I have made this point before, so I may sound a little bit like a broken record, but I think that there is a danger of losing sight of the beauty of real life experience and getting too caught up in a virtual iteration of it.

Yes, you can see the sights but smelling it, and experiencing it, and having all your sensations experience it for yourself, I don't know that that can translate into a virtual world. I wonder if we risk losing some of the magic of experiences like that. But anyway, that was a long comment. [laughs]

Jose Najarro: But one thing I do want to say is I think it does help out that we are in this digital transformation world right now where maybe, I don't know how technology was like 30, 40 years ago when new technology came to fruition, there wasn't an ability to share your information of why you believe this might not work or showcase what are some of the negativities behind it.

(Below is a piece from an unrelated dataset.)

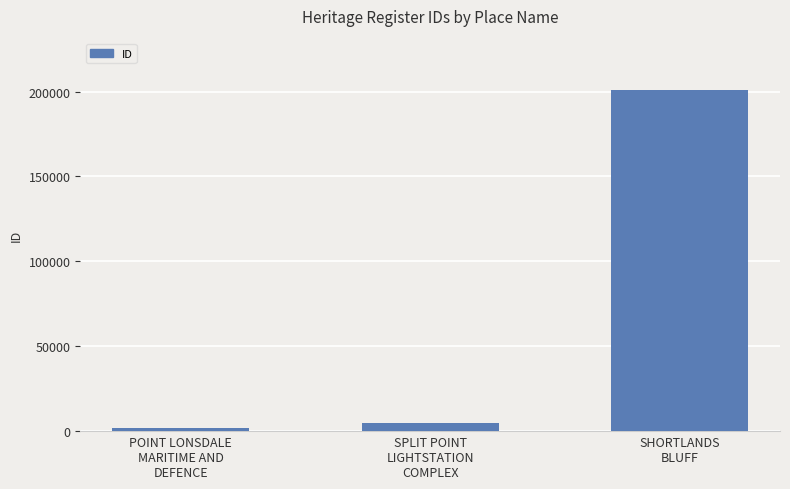

What is the average value?

69203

But now with all these platforms that we have, we can really yell off and be like, hey, this is something that we need to watch out for our kids or for whoever can't defend themselves to some extent right now. I want to say right now, it does help that we have this ability to showcase what can happen.

Demitri Kalogeropoulos: Real quick, the line that just jumped out at me in that article toward the end were some what, the author said he doesn't think that Meta or any of the big tech giants had the will or the ability to make the metaverse universally pleasant and safe.

I thought that was interesting way to put it and that's probably true. It's going to be a big platform, there's no way to do that and I guess that's the takeaway there. It's similar to the way the whole internet is.

Asit Sharma: Just a quick comment on the idea that these experiences, just going back a minute to Rachel's point about virtual tourism. It's interesting. I don't think the Internet has replaced our desire to travel and see things.

It fulfills a lot of needs for a lot of people, but it seems that it's been good net-net for travel. I may be an idealist in this sense, but I think there's just a different experience when you're out in front of a place and you can see the history right in front of you.

It just generates different pathways in your mind versus seeing something virtually. Now could be that this is a really hyperrealistic experience so I could be proven wrong at the height of the technology, and maybe this is something in 2030 or 2040. I can't distinguish standing right in front of something versus putting my goggles on.

To me, it's the same experience, and I hope that that doesn't become the point of the technology.

But to Jose's point as well, I do like that we have now the technology that's there.

A guy in London is writing this article pointing out these dangers and we're here discussing it and we have people all over the states and the globe at this hour, probably some people from other countries thinking about this. That's a cool thing.